Data ingestion from S3

Nowadays, there's a big chance that the training and test data are hosted in some cloud storage system. In this section, we are going to learn how to ingest data through Apache Spark from an object storage such as Amazon S3 (https://aws.amazon.com/s3/) or S3-based (such as Minio, https://www.minio.io/). The Amazon simple storage service (which is more popularly known as Amazon S3) is an object storage service part of the AWS cloud offering. While S3 is available in the public cloud, Minio is a high performance distributed object storage server compatible with the S3 protocol and standards that has been designed for large-scale private cloud infrastructures.

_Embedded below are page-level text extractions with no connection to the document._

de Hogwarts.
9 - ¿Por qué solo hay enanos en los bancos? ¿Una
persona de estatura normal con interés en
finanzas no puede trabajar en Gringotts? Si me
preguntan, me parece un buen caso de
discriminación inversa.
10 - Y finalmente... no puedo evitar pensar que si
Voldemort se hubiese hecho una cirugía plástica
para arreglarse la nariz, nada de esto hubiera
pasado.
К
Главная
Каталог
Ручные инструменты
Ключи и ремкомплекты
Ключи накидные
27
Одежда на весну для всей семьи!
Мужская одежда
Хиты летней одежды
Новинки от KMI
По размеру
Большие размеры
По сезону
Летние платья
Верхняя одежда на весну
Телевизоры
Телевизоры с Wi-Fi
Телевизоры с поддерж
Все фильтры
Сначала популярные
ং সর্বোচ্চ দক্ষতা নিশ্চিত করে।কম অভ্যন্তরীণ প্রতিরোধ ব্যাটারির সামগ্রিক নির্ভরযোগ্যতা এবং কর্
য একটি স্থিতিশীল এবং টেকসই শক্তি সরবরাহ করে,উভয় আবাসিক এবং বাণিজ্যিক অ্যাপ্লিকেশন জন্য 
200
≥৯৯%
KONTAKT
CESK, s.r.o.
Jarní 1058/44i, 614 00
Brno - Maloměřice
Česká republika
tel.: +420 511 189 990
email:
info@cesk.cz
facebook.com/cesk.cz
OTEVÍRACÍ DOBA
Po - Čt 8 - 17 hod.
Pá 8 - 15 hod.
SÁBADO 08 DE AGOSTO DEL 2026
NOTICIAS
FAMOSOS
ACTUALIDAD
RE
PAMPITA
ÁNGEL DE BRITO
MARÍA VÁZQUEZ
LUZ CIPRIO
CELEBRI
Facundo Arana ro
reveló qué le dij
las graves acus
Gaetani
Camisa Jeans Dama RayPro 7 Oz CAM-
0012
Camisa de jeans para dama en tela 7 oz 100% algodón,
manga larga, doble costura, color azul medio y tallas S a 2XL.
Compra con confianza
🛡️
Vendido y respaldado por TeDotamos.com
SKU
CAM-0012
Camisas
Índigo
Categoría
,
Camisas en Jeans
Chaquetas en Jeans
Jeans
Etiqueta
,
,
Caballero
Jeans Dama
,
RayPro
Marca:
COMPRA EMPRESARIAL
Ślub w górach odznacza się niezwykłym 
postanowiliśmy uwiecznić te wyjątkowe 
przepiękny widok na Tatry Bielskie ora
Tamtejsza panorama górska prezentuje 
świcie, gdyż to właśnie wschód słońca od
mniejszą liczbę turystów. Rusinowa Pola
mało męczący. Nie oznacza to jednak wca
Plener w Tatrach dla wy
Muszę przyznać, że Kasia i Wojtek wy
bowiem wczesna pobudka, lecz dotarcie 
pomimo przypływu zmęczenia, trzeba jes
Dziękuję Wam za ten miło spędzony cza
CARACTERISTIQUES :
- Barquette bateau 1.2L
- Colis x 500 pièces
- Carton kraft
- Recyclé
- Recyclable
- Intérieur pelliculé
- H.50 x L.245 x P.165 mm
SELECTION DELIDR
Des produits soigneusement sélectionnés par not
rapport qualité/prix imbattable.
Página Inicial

We need to add to the Scala project the Spark core and Spark SQL dependencies, and also the following:

groupId: com.amazonaws
 artifactId: aws-java-sdk-core
 version1.11.234
 
 groupId: com.amazonaws
 artifactId: aws-java-sdk-s3
 version1.11.234
     
 groupId: org.apache.hadoop
 artifactId: hadoop-aws
 version: 3.1.1

They are the AWS Java JDK core and S3 libraries, plus the Apache Hadoop module for AWS integration.

For this example, we need to have already created one existing bucket on S3 or Minio. For the readers not familiar with the S3 object storage, a bucket is similar to a file system directory, where users can store objects (data and the metadata that describe it). Then we need to upload a file in that bucket that would need to be read by Spark. The file used for this example is one generally available for download at the MonitorWare website (http://www.monitorware.com/en/logsamples/apache.php). It contains HTTP requests log entries in ASCII format. For the purpose of this example, we are assuming that the name of the bucket is dl4j-bucket and the uploaded file name is access_log. The first thing to do in our Spark program is to create a SparkSession, as follows

val sparkSession = SparkSession
    .builder
    .master(master)
    .appName("Spark Minio Example")
    .getOrCreate

In order to reduce noise on the output, let's set the log level for Spark to WARN, as follows

sparkSession.sparkContext.setLogLevel("WARN")

Now that the SparkSession has been created, we need to set up the S3 or Minio endpoint and the credentials for Spark to access it, plus some other properties, as follows:

sparkSession.sparkContext.hadoopConfiguration.set("fs.s3a.endpoint", "http://<host>:<port>")
sparkSession.sparkContext.hadoopConfiguration.set("fs.s3a.access.key", "access_key")
sparkSession.sparkContext.hadoopConfiguration.set("fs.s3a.secret.key", "secret")
sparkSession.sparkContext.hadoopConfiguration.set("fs.s3a.path.style.access", "true")
sparkSession.sparkContext.hadoopConfiguration.set("fs.s3a.connection.ssl.enabled", "false")
sparkSession.sparkContext.hadoopConfiguration.set("fs.s3a.impl", "org.apache.hadoop.fs.s3a.S3AFileSystem")

This is the meaning of the properties that have been set for the minimal configuration:

fs.s3a.endpoint: The S3 or Minio endpoint.
fs.s3a.access.key: The AWS or Minio access key ID.
fs.s3a.secret.key: The AWS or Minio secret key.
fs.s3a.path.style.access: Enables S3 path style access while disabling the default virtual hosting behavior.
fs.s3a.connection.ssl.enabled: Specifies if SSL is enabled at the endpoint. Possible values are true and false.
fs.s3a.impl: The implementation class of the S3AFileSystem that is used.

We are now ready to read the access_log file (or any other file) from a S3 or Minio bucket and load its content into a RDD, as follows:

val logDataRdd = sparkSession.sparkContext.textFile("s3a://dl4j-bucket/access_log")
println("RDD size is " + logDataRdd.count)

It is also possible to convert the RDD into a DataFrame and show the content on the output, as follows:

import sparkSession.implicits._
val logDataDf = logDataRdd.toDF
logDataDf.show(10, false)

This will provide the following output:

Once data has been loaded from objects stored into S3 or Minio buckets, any operation available in Spark for RDDs and Datasets can be used.